Review: There’s Nothing New Or Interesting About Netflix’s ‘Hierarchy’

By Jonathon Wilson - June 9, 2024
Hierarchy Review - A Wasteful Redo of Elite
Hierarchy | Image via Netflix
1.5

Summary

Hierarchy is a lazy redo of every teen drama you’ve seen, though particularly Elite, as if we needed to see any more of that.

It’s easy to see why a TV show would want to emulate the success of Elite, Netflix’s class-conscious Spanish teen drama that was one of the streamer’s first real breakout international hits. But it’s hard to imagine why a TV show would choose to do so years after Elite became a terrible parody of itself. Nevertheless, here we are with Hierarchy.

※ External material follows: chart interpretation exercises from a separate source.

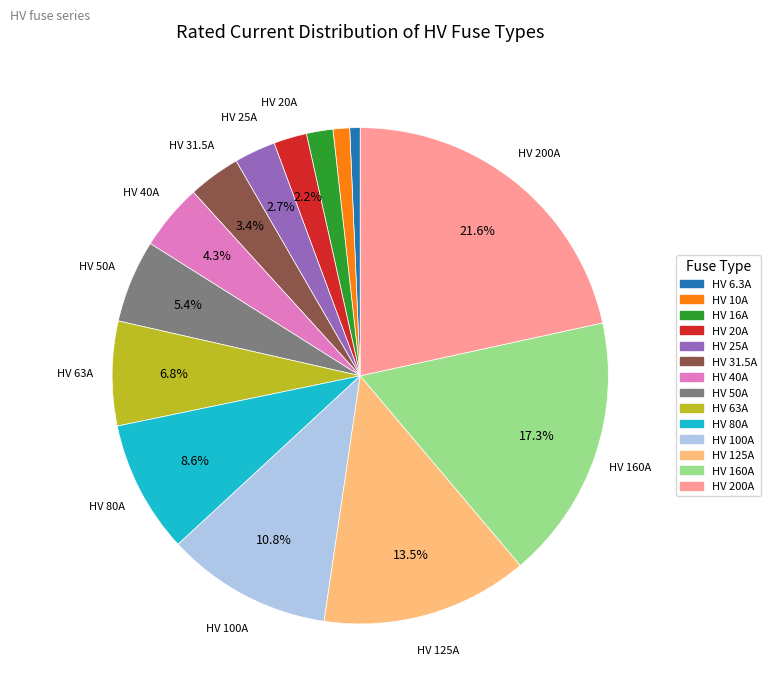

Count the number of slices in the pie.

14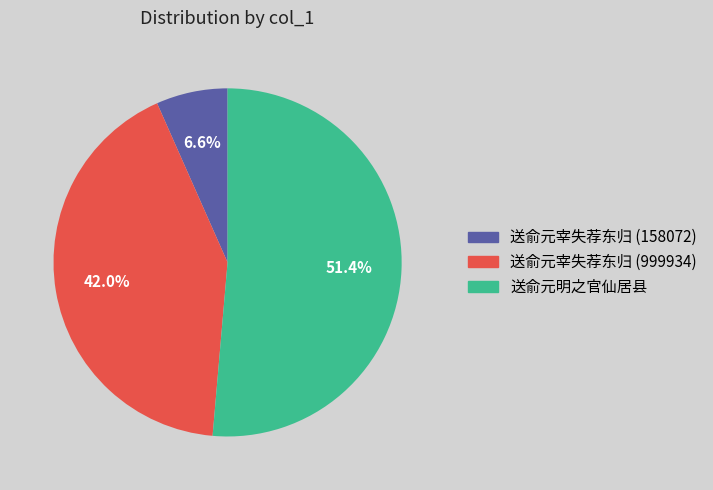

What is the ratio of the value at 送俞元宰失荐东归 (999934) to the value at 送俞元明之官仙居县?

0.8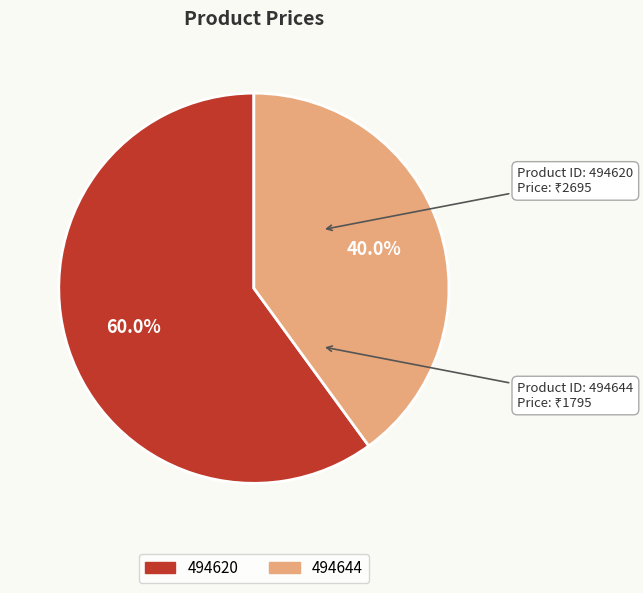

To the nearest percent, what is the combined percentage of 494620 and 494644?

100%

The similarities are obvious. Promiscuous, good-looking teens. Snazzy uniforms. Very obvious lines of class separating the haves from the have-nots in a prestigious educational institution in which nobody ever learns anything.

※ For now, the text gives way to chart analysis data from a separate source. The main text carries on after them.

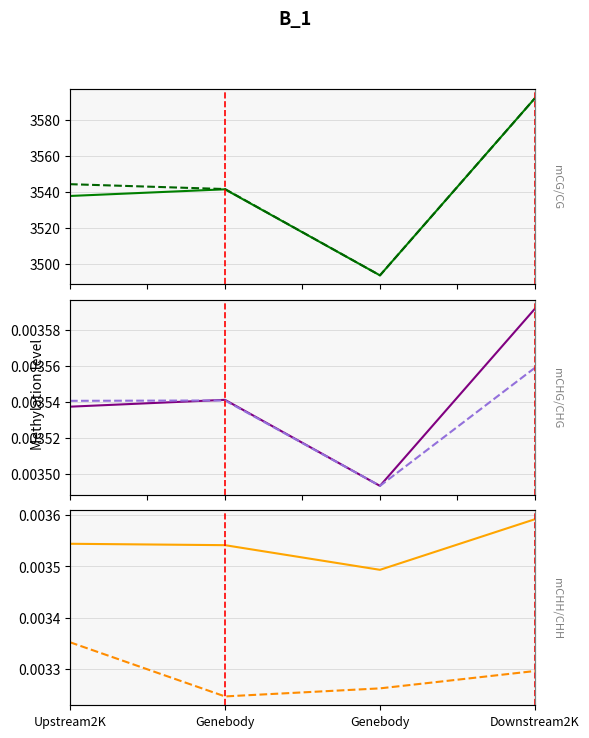

Count the col_3 values in the range 0 to 1.

4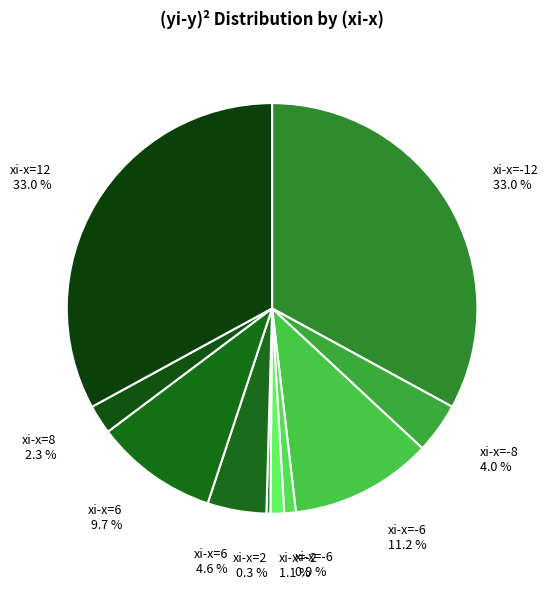

What is the smallest slice in the pie chart?

xi-x=2 0.3 %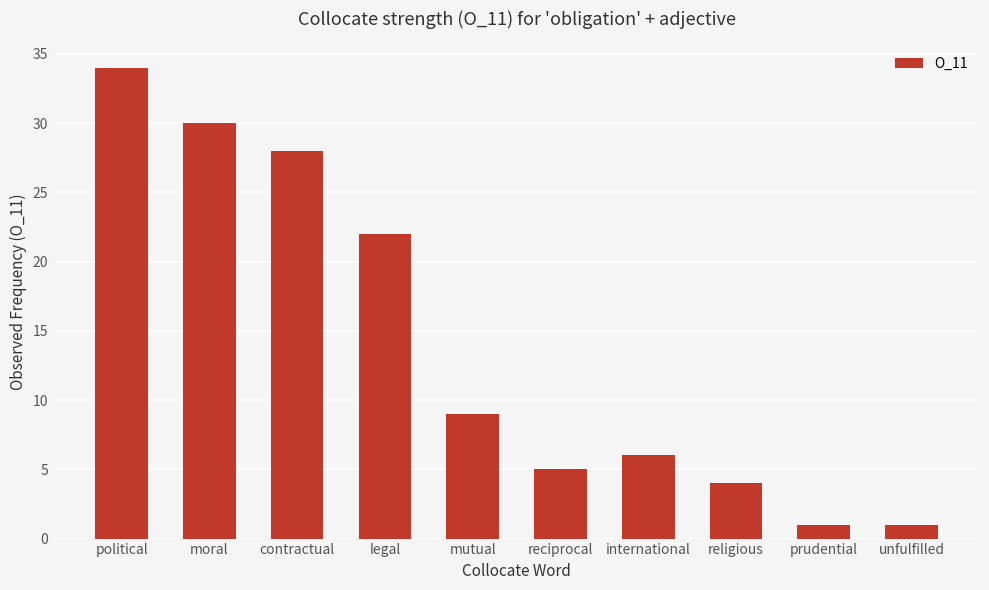

What is the approximate value at political, to the nearest 5?

35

The key difference is that Hierarchy is a Korean drama. This is normally a short way of saying that it’s a much better version, but the claim unfortunately cannot be made in this case. Hierarchy is a knock-off of a well-worn formula so obvious and layabout in its homage that it’s a waste of time simply to sit through.

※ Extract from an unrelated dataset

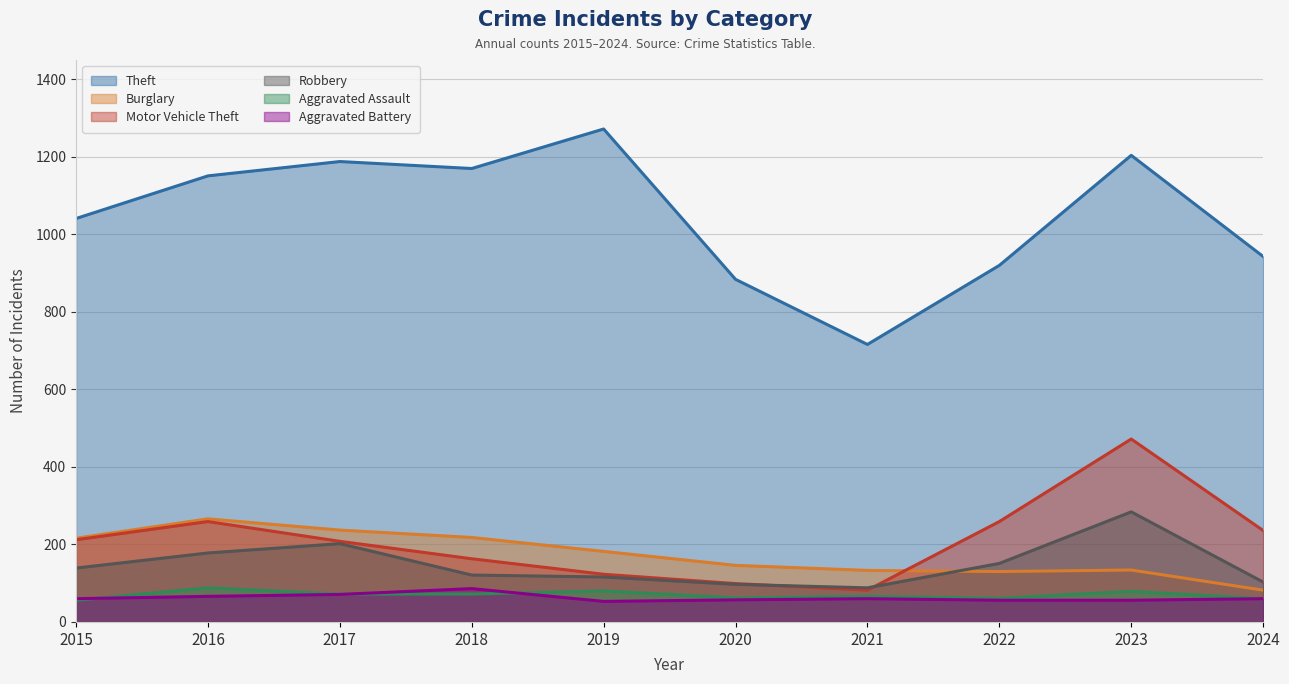

The Theft series shows 1151 at 2016. True or false?

True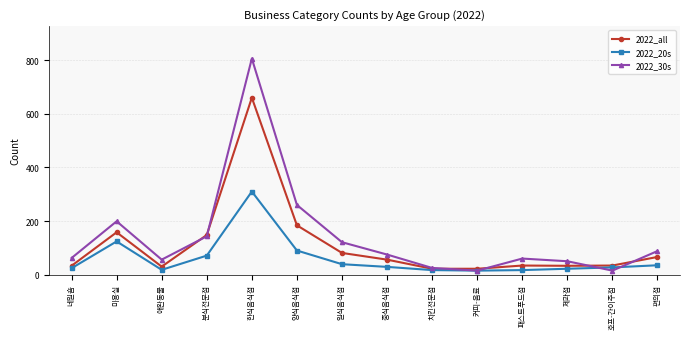

What is the maximum value shown in the chart?

806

Naturally, it’ll be mega-popular anyway.

It’s not difficult to see why. Elite was popular in the first place because it touched on a lot universal themes mixed with a lot of salacious and provocative nonsense. Everyone loves that combination, which is to say nothing of the cast’s appeal.

Hierarchy even has the good sense to run for only seven episodes, hoping to capture Elite’s rocket-fuelled pace and twisty-turny binge-ready structure. But each episode does run comfortably over an hour, so they can’t help but feel long-winded either way.

But why wouldn’t they? Everything about Hierarchy, every character and quirk and theme and plot beat, is cribbed from another similar show. It offers nothing new. Not only is the show unashamed of this fact, but it revels in it. It delights in serving up the same lowest common denominator “entertainment” with the surety that a gullible crowd will lap it all up regardless.

I was genuinely annoyed by this show’s lack of identity and effort.

By “effort”, I mean on a conceptual level. I’d be lying if I claimed there wasn’t a good amount of craft on display, and everyone in front of and behind the camera is clearly trying. Everything from the production design to the acting and even editing are at the high standard we’ve come to expect from showy Korean productions. But to what end?

This is the issue. Jooshin High School is, functionally, Las Encinas, or any one of a number of other fictional high-school settings. The classist prejudices and social markers are the same. The big issues are the same, and the cliched gossipy interpersonal relationships are, you guessed it, the same.

Even the big, cheesy reveals and cliffhangers are the same. It’s maddening.

All genre entertainment is, of course, derivative. This is unavoidable. But I’ve seen direct remakes feel less borrowed than this, less strung together from worn-out concepts and aging templates. Director Bae Hyun-Jin expends considerable creative effort here retelling a story that has been told countless times already, in precisely the same way it is always told. What’s the point?

When Hierarchy invariably becomes the hottest thing on Netflix over the next few weeks and a sequel season is greenlit as usual, it’ll be a depressing stretch for home entertainment, which is seemingly determined to live up to accusations of peddling same-old slop.